**Task to carry out**: Transcribe each entry. Change nothing.
▼
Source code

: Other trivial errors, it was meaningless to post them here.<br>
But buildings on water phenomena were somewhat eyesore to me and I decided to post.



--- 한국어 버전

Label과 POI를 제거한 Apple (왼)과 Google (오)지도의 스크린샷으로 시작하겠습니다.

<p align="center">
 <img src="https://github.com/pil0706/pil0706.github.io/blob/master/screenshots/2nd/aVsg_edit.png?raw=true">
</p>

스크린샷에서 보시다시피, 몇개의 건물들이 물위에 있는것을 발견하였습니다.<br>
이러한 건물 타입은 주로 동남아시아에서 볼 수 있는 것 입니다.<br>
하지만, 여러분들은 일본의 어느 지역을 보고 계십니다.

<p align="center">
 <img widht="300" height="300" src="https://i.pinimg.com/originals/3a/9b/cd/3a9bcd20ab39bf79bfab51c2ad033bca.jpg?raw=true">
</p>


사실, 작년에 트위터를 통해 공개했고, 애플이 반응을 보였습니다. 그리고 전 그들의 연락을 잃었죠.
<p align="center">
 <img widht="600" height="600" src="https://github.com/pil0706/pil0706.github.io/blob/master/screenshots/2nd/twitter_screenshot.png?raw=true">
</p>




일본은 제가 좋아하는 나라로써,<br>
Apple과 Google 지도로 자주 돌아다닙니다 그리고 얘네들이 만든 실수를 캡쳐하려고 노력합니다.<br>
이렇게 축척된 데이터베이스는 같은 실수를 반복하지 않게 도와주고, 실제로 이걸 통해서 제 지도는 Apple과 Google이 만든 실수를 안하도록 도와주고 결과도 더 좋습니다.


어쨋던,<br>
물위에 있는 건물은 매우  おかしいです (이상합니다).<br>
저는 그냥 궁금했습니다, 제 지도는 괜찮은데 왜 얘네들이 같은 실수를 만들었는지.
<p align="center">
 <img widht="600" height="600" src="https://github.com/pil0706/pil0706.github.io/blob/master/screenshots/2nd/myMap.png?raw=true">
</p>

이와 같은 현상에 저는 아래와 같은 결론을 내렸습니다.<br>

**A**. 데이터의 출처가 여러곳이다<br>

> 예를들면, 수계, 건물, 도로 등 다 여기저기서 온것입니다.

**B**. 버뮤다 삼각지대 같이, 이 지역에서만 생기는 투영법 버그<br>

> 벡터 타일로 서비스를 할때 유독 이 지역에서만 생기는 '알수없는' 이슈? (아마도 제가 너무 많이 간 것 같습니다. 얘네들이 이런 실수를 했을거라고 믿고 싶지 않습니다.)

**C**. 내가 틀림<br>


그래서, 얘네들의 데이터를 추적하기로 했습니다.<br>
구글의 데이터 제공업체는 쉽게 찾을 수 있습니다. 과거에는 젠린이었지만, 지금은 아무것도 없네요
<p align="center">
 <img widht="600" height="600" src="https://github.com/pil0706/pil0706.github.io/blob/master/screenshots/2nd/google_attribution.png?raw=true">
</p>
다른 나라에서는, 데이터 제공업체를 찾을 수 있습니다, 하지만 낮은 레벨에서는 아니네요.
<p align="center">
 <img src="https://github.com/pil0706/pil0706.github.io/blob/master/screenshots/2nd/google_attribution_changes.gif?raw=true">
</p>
▲
**Exercise result**:
Source code

: Other trivial errors, it was meaningless to post them here.<br>
But buildings on water phenomena were somewhat eyesore to me and I decided to post.



--- 한국어 버전

Label과 POI를 제거한 Apple (왼)과 Google (오)지도의 스크린샷으로 시작하겠습니다.

<p align="center">
 <img src="https://github.com/pil0706/pil0706.github.io/blob/master/screenshots/2nd/aVsg_edit.png?raw=true">
</p>

스크린샷에서 보시다시피, 몇개의 건물들이 물위에 있는것을 발견하였습니다.<br>
이러한 건물 타입은 주로 동남아시아에서 볼 수 있는 것 입니다.<br>
하지만, 여러분들은 일본의 어느 지역을 보고 계십니다.

<p align="center">
 <img widht="300" height="300" src="https://i.pinimg.com/originals/3a/9b/cd/3a9bcd20ab39bf79bfab51c2ad033bca.jpg?raw=true">
</p>


사실, 작년에 트위터를 통해 공개했고, 애플이 반응을 보였습니다. 그리고 전 그들의 연락을 잃었죠.
<p align="center">
 <img widht="600" height="600" src="https://github.com/pil0706/pil0706.github.io/blob/master/screenshots/2nd/twitter_screenshot.png?raw=true">
</p>




일본은 제가 좋아하는 나라로써,<br>
Apple과 Google 지도로 자주 돌아다닙니다 그리고 얘네들이 만든 실수를 캡쳐하려고 노력합니다.<br>
이렇게 축척된 데이터베이스는 같은 실수를 반복하지 않게 도와주고, 실제로 이걸 통해서 제 지도는 Apple과 Google이 만든 실수를 안하도록 도와주고 결과도 더 좋습니다.


어쨋던,<br>
물위에 있는 건물은 매우  おかしいです (이상합니다).<br>
저는 그냥 궁금했습니다, 제 지도는 괜찮은데 왜 얘네들이 같은 실수를 만들었는지.
<p align="center">
 <img widht="600" height="600" src="https://github.com/pil0706/pil0706.github.io/blob/master/screenshots/2nd/myMap.png?raw=true">
</p>

이와 같은 현상에 저는 아래와 같은 결론을 내렸습니다.<br>

**A**. 데이터의 출처가 여러곳이다<br>

> 예를들면, 수계, 건물, 도로 등 다 여기저기서 온것입니다.

**B**. 버뮤다 삼각지대 같이, 이 지역에서만 생기는 투영법 버그<br>

> 벡터 타일로 서비스를 할때 유독 이 지역에서만 생기는 '알수없는' 이슈? (아마도 제가 너무 많이 간 것 같습니다. 얘네들이 이런 실수를 했을거라고 믿고 싶지 않습니다.)

**C**. 내가 틀림<br>


그래서, 얘네들의 데이터를 추적하기로 했습니다.<br>
구글의 데이터 제공업체는 쉽게 찾을 수 있습니다. 과거에는 젠린이었지만, 지금은 아무것도 없네요
<p align="center">
 <img widht="600" height="600" src="https://github.com/pil0706/pil0706.github.io/blob/master/screenshots/2nd/google_attribution.png?raw=true">
</p>
다른 나라에서는, 데이터 제공업체를 찾을 수 있습니다, 하지만 낮은 레벨에서는 아니네요.
<p align="center">
 <img src="https://github.com/pil0706/pil0706.github.io/blob/master/screenshots/2nd/google_attribution_changes.gif?raw=true">
</p>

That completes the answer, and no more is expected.